Our company had the same issue like @martinackerl with sharing on macOS after upgrading to core 10.6. We found out that the issue was caused by the changes of this commit: https://github.com/owncloud/core/commit/3b4027fc538a035108dea7c65384c65ce07ecf5a
We put the "@NoCSRFRequired" parameter back to every function in this file "apps/files_sharing/lib/Controller/Share20OcsController.php" and sharing is working again on macOS without the CSRF check error.
@C0rby it would be nice if you could check why your changes cause this issue and how it could be solved.
@held-vitalij Thank you for the tip! Using apps/files_sharing/lib/Controller/Share20OcsController.php from Version 10.5 does the trick. It's at least a workaround! I still think this should be fixed.
https://github.com/owncloud/core/commit/3b4027fc538a035108dea7c65384c65ce07ecf5a (#38019):
- if (!$this->request->passesCSRFCheck()) {
+ if (!$this->request->passesCSRFCheck() && $this->request->getHeader("Authorization") === null) {
Could problem by cgi-fcgi config not pass header Authorization correctly?

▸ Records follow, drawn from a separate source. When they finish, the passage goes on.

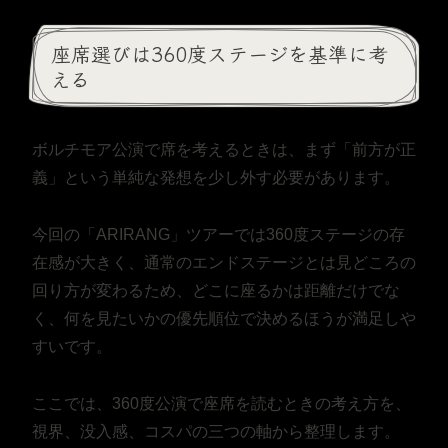
座席選びは360度ステージを基準に考
える
ボルチモア公演で席を考えるときは、まず「前方が正
義」という単純な発想を少し外す必要があります。
今回の「ARIRANG」ツアーでは360度ステージの存
在感が大きく、通常のエンドステージとは見どころの
回り方が変わるため、どこに座るかは距離だけでな
く、何を見たいかの優先順位で決めるほうが満足しや
すいです。
ここでは、360度公演で座席を読むときの考え方を、
視界、没入感、コスパの三つの軸から整理します。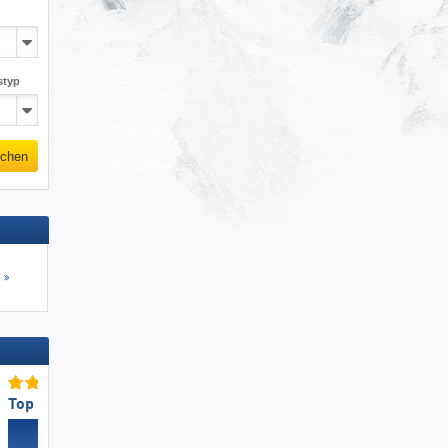
styp
chen
s
Top für Familien
Top-Skigebietsgröße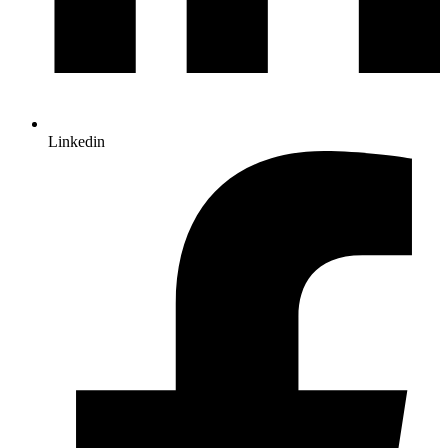
Linkedin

https://doc.owncloud.com/server/10.6/admin_manual/installation/system_requirements.html#server say:
Apache 2.4 with prefork and mod_php
no support for like cgi-fcgi by ownCloud?
@held-vitalij @martinackerl The change you are referring to was necessary to close an attack vector. It was reported to us by an external and we mitigated it.
See advisory https://owncloud.com/security-advisories/cross-site-request-forgery-in-the-ocs-api/
Our mobile and desktop clients always send an Authorization header. So with a proper server config, it will work.
Using the 10.5 version of the apps/files_sharing/lib/Controller/Share20OcsController.php is not recommended due to the known issue.
@ho4ho We officially support mod_php only because it is thread-safe. But many instances are using fcgi on their own risk.
My hosting support ensured me that mod_rewrite ist enabled and AllowOverride All is configured.
Still I get the CSRF error - on a brand new clean install.
Could you please take another look into the changes in 10.6 that trigger this error? Would be much appreciated.
Hello @martinackerl,
wie solved the problem by adding:
RewriteEngine on RewriteRule .* - [env=HTTP_AUTHORIZATION:%{HTTP:Authorization}]
to our site-file /etc/apache2/sites-available/owncloud-ssl.conf.
Maybe there is a problem in your .htaccess-file that the apache ignores some settings.